Hey reader, welcome to the š„ free edition š„ of my weekly newsletter. I write about ML concepts, how to build ML products, and how to thrive at work. You can learn more about me here. Feel free to send me your questions and Iām happy to offer my thoughts. Subscribe to this newsletter to receive it in your inbox every week.
Let's say you're building a machine learning tool that can look at a medical image and predict whether the patient has an illness. You have gathered a large number of images for your training dataset. And to gauge the accuracy of this tool, we count the number of times it's wrong on the test dataset.
There are two ways it can be wrong in its predictions:
The patient actually has an illness, but the ML tool predicts that they don't have an illness.
The patient actually doesn't have an illness, but the ML tool predicts that they have an illness.
In regular scenarios, both types of misclassifications are considered equally bad. But is that really true in this case? Clearly the first situation is way more dangerous than the second one. How do we build an ML model that takes it into consideration? This is where cost sensitive learning comes into the picture.
Why do we need it?
We need it in situations where one type of error is more expensive than another type of error. Such problems are called "cost sensitive" because we need to give different weightage to different types of errors when we train the model.

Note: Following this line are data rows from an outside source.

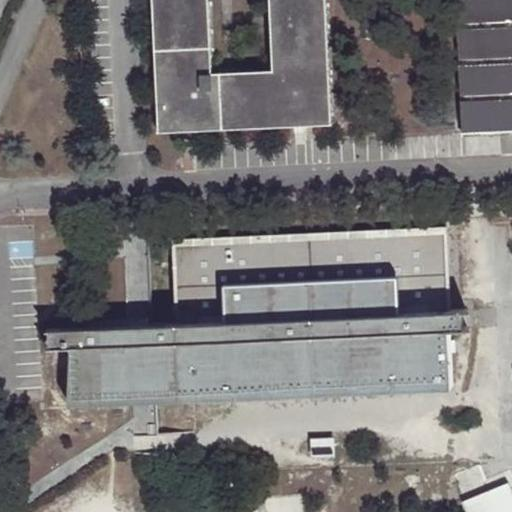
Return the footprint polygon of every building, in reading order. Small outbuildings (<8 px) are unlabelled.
[(268,0),(271,69),(213,70),(210,0),(152,0),(157,129),(332,121),(327,0),(268,0)] [(511,0),(455,0),(463,135),(511,132),(511,0)] [(459,219),(458,208),(438,209),(438,219),(459,219)] [(446,315),(442,231),(168,241),(171,323),(140,325),(140,321),(128,322),(129,326),(87,327),(87,328),(78,328),(38,329),(39,348),(59,348),(61,406),(65,400),(125,396),(124,384),(173,382),(174,394),(428,385),(449,391),(447,333),(458,331),(458,314),(446,315)] [(128,322),(140,321),(140,317),(78,320),(78,328),(87,328),(87,327),(129,326),(128,322)] [(511,511),(511,502),(505,486),(462,504),(465,511),(511,511)]
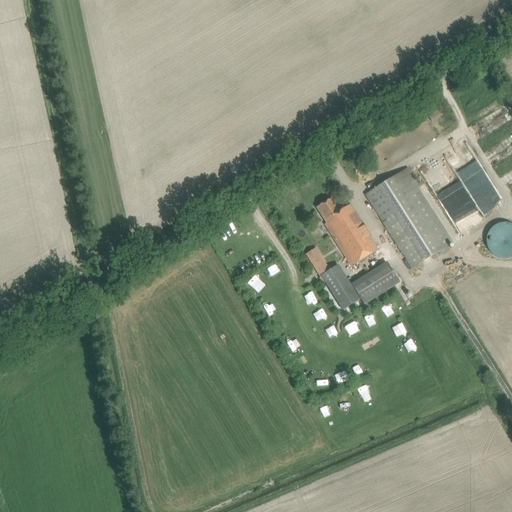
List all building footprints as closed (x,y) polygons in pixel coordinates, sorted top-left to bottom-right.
[(376,189),(365,195),(412,269),(453,243),(418,188),(420,187),(413,177),(408,168),(376,189)] [(325,225),(330,233),(351,267),(378,250),(355,214),(350,205),(345,208),(342,203),(337,206),(332,198),(317,208),(327,224),(325,225)] [(502,258),(505,258),(508,258),(511,257),(511,256),(511,224),(508,223),(505,223),(502,223),(499,224),(496,225),(493,227),(491,229),(489,231),(488,234),(487,237),(487,240),(487,243),(488,246),(489,249),(491,252),(493,254),(496,256),(499,257),(502,258)] [(318,250),(308,257),(321,277),(319,279),(323,284),(325,283),(343,311),(361,299),(364,305),(400,283),(389,265),(352,287),(338,264),(330,269),(318,250)] [(265,271),(269,279),(277,276),(273,268),(265,271)] [(256,293),(265,285),(255,274),(246,282),(256,293)] [(313,292),(303,295),(306,306),(316,303),(313,292)] [(383,317),(391,312),(386,304),(378,309),(383,317)] [(321,307),(312,312),(318,322),(326,317),(321,307)] [(328,319),(322,328),(331,334),(337,326),(328,319)] [(278,335),(286,329),(279,320),(271,326),(278,335)] [(343,336),(350,333),(346,326),(340,329),(343,336)] [(393,329),(395,337),(404,334),(402,326),(393,329)] [(283,342),(287,351),(297,346),(292,337),(283,342)] [(294,362),(298,368),(306,363),(303,357),(294,362)] [(335,373),(339,382),(346,379),(343,370),(335,373)] [(412,378),(425,389),(432,381),(418,370),(412,378)] [(316,378),(322,393),(331,389),(325,374),(316,378)] [(393,394),(383,398),(386,406),(396,402),(393,394)] [(323,416),(331,411),(326,403),(318,407),(323,416)]
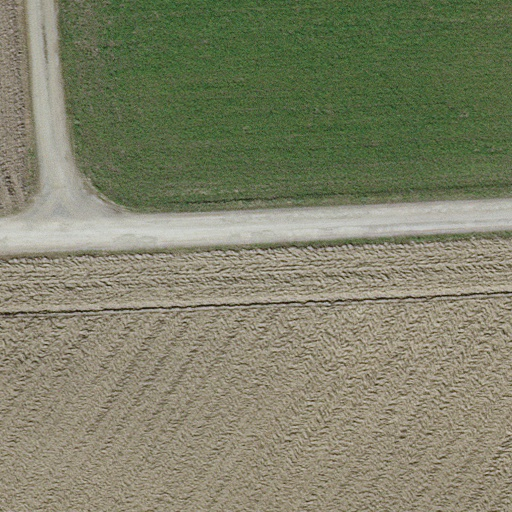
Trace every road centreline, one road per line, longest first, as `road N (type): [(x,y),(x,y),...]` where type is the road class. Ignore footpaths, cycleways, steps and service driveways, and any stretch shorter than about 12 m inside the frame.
road 1 (track): [(0,228),(511,208)]
road 2 (track): [(47,0),(67,225)]
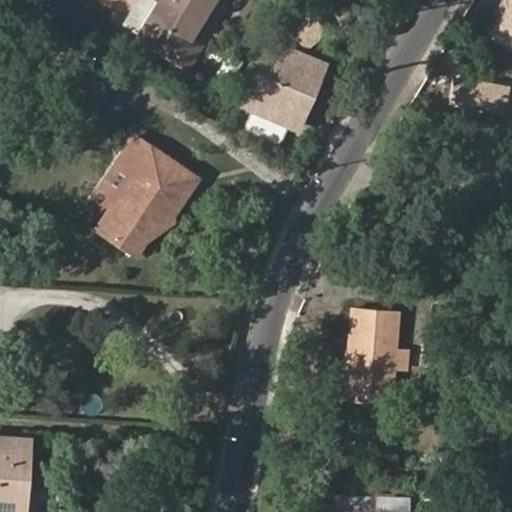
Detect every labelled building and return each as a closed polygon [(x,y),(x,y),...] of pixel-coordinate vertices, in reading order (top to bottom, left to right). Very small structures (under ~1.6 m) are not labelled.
[(156,0),(134,0),(119,24),(139,34),(158,2),(156,0)] [(159,0),(158,2),(139,34),(137,38),(183,68),(198,45),(188,38),(211,0),(159,0)] [(511,0),(497,0),(481,29),(511,47),(511,0)] [(325,61),(272,38),(246,99),(299,122),(306,104),(301,101),(311,77),(317,80),(325,61)] [(105,84),(77,66),(59,92),(86,112),(105,84)] [(511,111),(511,94),(511,77),(454,72),(451,106),(511,111)] [(197,176),(138,135),(116,165),(130,176),(118,191),(105,182),(94,195),(123,215),(108,237),(134,255),(149,233),(145,229),(158,210),(168,217),(197,176)] [(105,182),(118,191),(130,176),(116,165),(105,182)] [(21,207),(1,195),(0,196),(0,239),(1,240),(21,207)] [(149,233),(154,236),(168,217),(158,210),(145,229),(149,233)] [(453,325),(454,308),(431,305),(429,322),(453,325)] [(398,311),(351,308),(347,353),(353,353),(350,386),(391,389),(398,311)] [(342,397),(390,402),(391,389),(350,386),(353,353),(347,353),(342,397)] [(29,464),(30,436),(0,433),(0,506),(17,508),(21,463),(29,464)] [(0,511),(25,511),(29,464),(21,463),(17,508),(0,506),(0,511)] [(319,499),(318,511),(334,511),(335,499),(319,499)] [(335,499),(334,511),(374,511),(375,501),(335,499)] [(374,511),(408,511),(409,502),(407,502),(375,501),(374,511)]
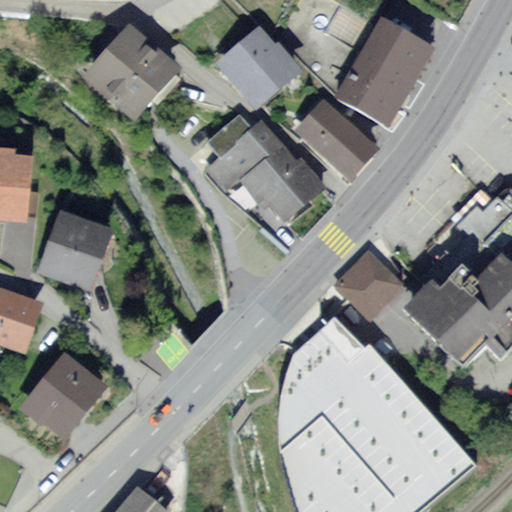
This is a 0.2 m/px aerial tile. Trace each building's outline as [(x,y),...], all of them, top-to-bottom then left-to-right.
[(431,52),(378,20),(331,98),(384,129),(431,52)] [(177,71),(124,25),(79,78),(125,123),(177,71)] [(255,26),(216,59),(255,105),(295,72),(255,26)] [(377,151),(321,99),(292,131),(349,182),(377,151)] [(318,190),(257,125),(251,131),(239,118),(211,144),(223,158),(209,171),(229,191),(236,184),(256,205),(262,202),(282,224),(318,190)] [(0,213),(26,216),(31,155),(0,152),(0,213)] [(511,208),(509,205),(476,245),(511,279),(511,208)] [(59,209),(40,268),(91,286),(112,226),(59,209)] [(465,235),(393,312),(448,364),(473,338),(497,360),(511,344),(511,279),(476,245),(465,235)] [(334,285),(368,320),(404,286),(369,251),(334,285)] [(43,303),(0,287),(0,339),(26,349),(43,303)] [(334,318),(313,337),(291,357),(280,402),(277,438),(282,471),(295,511),(424,511),(477,468),(369,344),(365,348),(334,318)] [(103,389),(59,354),(15,410),(59,444),(103,389)] [(161,511),(132,488),(111,511),(161,511)]
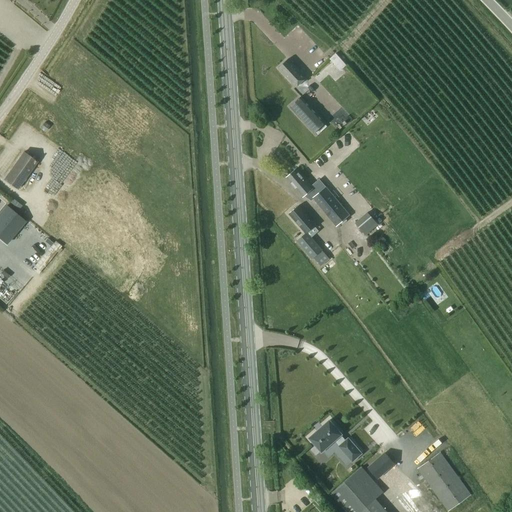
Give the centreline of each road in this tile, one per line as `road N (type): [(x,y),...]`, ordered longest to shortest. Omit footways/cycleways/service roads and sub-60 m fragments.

Let's say that we build a model using our regular methods and determine that the overall accuracy of the model is 90%. That means it misclassifies 10% of the time. Now what if out of that 10%, 9.9% is due to the ML tool missing out on the illness when the patient actually has it. The patient might incorrectly think that they're safe, when in fact they're not. This is dangerous.
Cost sensitive learning provides a framework to build a model that account for this.

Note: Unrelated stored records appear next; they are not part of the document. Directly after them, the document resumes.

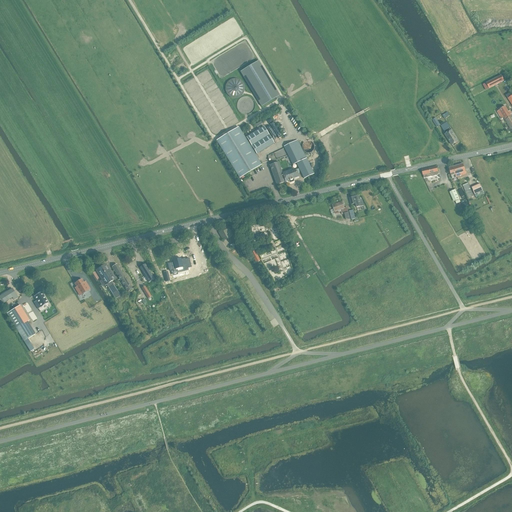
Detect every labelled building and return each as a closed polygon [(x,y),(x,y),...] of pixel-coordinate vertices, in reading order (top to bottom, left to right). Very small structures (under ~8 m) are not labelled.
[(259,61),(240,72),(261,107),(280,96),(259,61)] [(501,76),(486,83),(489,89),(504,81),(501,76)] [(225,86),(225,90),(227,95),(230,98),(235,99),(239,98),(243,96),(245,91),(245,87),(243,83),(240,80),(236,79),(231,79),(227,82),(225,86)] [(506,107),(497,112),(502,119),(504,118),(508,124),(511,129),(511,128),(511,116),(511,115),(511,113),(510,111),(509,112),(506,107)] [(444,124),(441,126),(446,134),(445,134),(448,138),(452,145),(458,142),(453,135),(451,131),(452,130),(450,128),(448,124),(447,123),(444,124)] [(264,127),(246,138),(257,155),(274,144),(264,127)] [(237,128),(216,141),(239,179),(260,166),(237,128)] [(297,140),(284,146),(293,165),(297,163),(306,159),(297,140)] [(314,147),(314,146),(314,144),(313,144),(313,143),(312,142),(311,141),(310,140),(309,140),(308,140),(307,140),(306,140),(304,141),(303,143),(302,144),(302,146),(302,147),(303,148),(303,149),(304,150),(305,151),(307,151),(308,151),(309,151),(310,151),(312,150),(313,148),(314,147)] [(306,159),(297,163),(304,179),(313,174),(306,159)] [(279,163),(270,165),(274,177),(276,185),(280,184),(288,181),(290,183),(293,182),(293,179),(299,177),(297,171),(294,172),(294,170),(282,174),(279,163)] [(459,165),(453,167),(455,176),(456,176),(457,178),(460,177),(460,176),(464,175),(463,173),(462,173),(459,165)] [(424,170),(422,170),(424,179),(438,175),(437,167),(424,170)] [(453,167),(449,168),(452,179),(457,178),(456,176),(455,176),(453,167)] [(468,183),(463,185),(468,198),(473,196),(473,194),(470,188),(468,183)] [(480,184),(471,187),(475,195),(483,191),(480,184)] [(455,190),(451,192),(455,201),(457,204),(458,203),(461,202),(455,190)] [(359,196),(350,198),(352,205),(356,204),(357,208),(361,207),(364,206),(362,199),(360,200),(359,196)] [(342,202),(333,205),(336,214),(341,212),(342,214),(344,214),(346,220),(350,220),(348,212),(347,208),(345,209),(342,202)] [(234,236),(230,228),(218,233),(223,241),(234,236)] [(255,251),(251,253),(256,262),(260,260),(255,251)] [(180,258),(172,260),(174,271),(175,271),(176,272),(187,270),(184,259),(180,260),(180,258)] [(117,264),(112,267),(128,292),(132,289),(117,264)] [(145,264),(140,268),(149,282),(154,279),(145,264)] [(106,265),(97,271),(103,280),(100,282),(103,286),(106,284),(110,290),(115,299),(121,296),(112,281),(115,279),(106,265)] [(82,280),(75,284),(77,287),(79,291),(81,290),(83,294),(88,291),(87,289),(89,288),(85,282),(84,283),(82,280)] [(145,287),(142,289),(148,299),(151,297),(145,287)] [(9,291),(0,296),(0,300),(2,304),(9,299),(9,300),(12,298),(13,300),(14,300),(18,297),(13,289),(9,291)] [(41,292),(34,297),(35,297),(41,307),(41,308),(48,303),(41,293),(41,292)] [(7,313),(7,314),(24,342),(28,339),(36,334),(28,322),(30,321),(20,305),(16,308),(7,313)] [(28,339),(24,342),(30,352),(34,349),(28,339)]
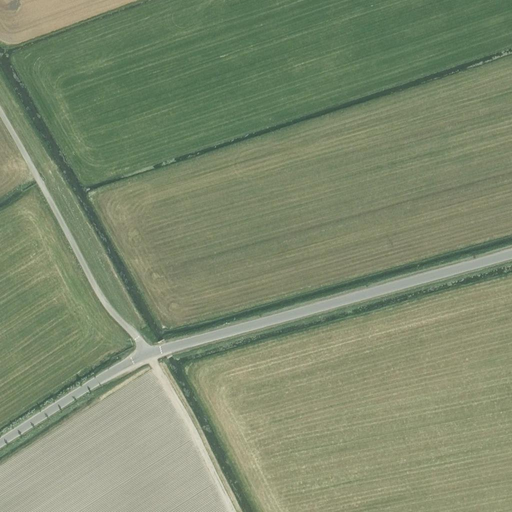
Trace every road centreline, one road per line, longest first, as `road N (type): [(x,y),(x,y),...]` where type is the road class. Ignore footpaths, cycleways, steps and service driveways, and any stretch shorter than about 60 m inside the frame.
road 1 (unclassified): [(0,441),(147,352),(511,255)]
road 2 (track): [(147,352),(231,511)]
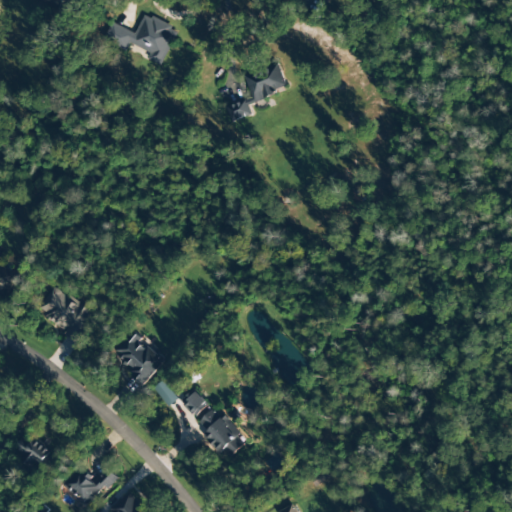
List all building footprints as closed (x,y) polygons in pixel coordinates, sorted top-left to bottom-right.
[(76,0),(47,0),(61,6),(62,3),(72,8),(76,0)] [(135,34),(111,22),(103,40),(127,51),(130,44),(150,54),(147,60),(161,66),(178,30),(144,14),(135,34)] [(231,123),(252,116),(249,105),(277,96),(275,90),(286,86),(279,65),(245,77),(252,97),(226,106),(231,123)] [(0,295),(6,298),(17,274),(0,266),(0,257),(2,254),(0,252),(0,295)] [(77,344),(88,326),(83,323),(91,311),(76,301),(75,302),(54,288),(38,311),(66,330),(64,335),(77,344)] [(143,384),(165,361),(136,334),(114,356),(143,384)] [(170,407),(179,399),(164,381),(154,389),(170,407)] [(181,403),(195,417),(208,405),(194,391),(181,403)] [(231,458),(247,442),(224,417),(221,420),(212,410),(199,423),(207,431),(202,435),(221,454),(224,451),(231,458)] [(52,455),(29,435),(14,451),(36,472),(52,455)] [(310,476),(315,487),(335,478),(330,467),(310,476)] [(120,480),(114,474),(107,480),(101,473),(92,481),(83,470),(64,486),(84,510),(120,480)] [(149,511),(149,510),(137,511),(136,500),(109,502),(109,511),(149,511)]
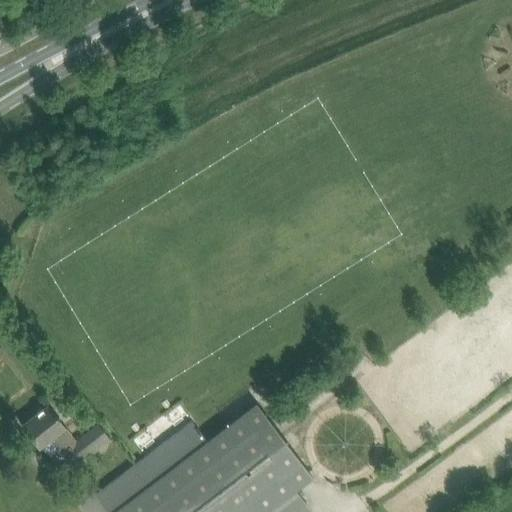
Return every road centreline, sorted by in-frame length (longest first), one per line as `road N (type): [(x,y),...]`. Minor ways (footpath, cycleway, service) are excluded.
road 1 (primary): [(0,106),(187,0)]
road 2 (primary): [(148,0),(0,76)]
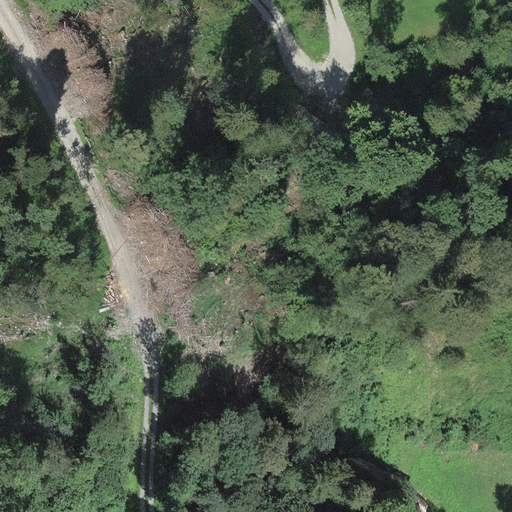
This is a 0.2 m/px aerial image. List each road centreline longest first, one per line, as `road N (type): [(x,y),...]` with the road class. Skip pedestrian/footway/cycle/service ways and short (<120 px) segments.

How does cost sensitive learning address this issue?
Cost sensitive learning addresses this issue by allowing us to assign different weights to different types of misclassifications. It is closely related to imbalanced learning where we have to build classification models using datasets where we have way more samples of one kind vs the others.
For example, let's say that dataset has 9,000 images and 3 classes. In an ideal world, we'll have 3,000 images for each class so that the model can learn well. But what if we have 8,900 images for one class and 50 images each for the other two? This is a skewed dataset. The resulting ML model will think everything in the world belongs to the class with 8,900 images.
How does it work?
In traditional ML models, we aim to minimize the error during the training process. There are a range of functions available that can be used to compute the error on the training dataset. It is frequently referred to as loss function.
In cost sensitive learning, we assign a penalty to an incorrect prediction. It's referred to as the "cost". We assign different costs to different types of errors. In our earlier example, we assign higher cost to errors where the model misses out on an actual illness. So now the goal is to minimize the cost of an ML model on the training dataset.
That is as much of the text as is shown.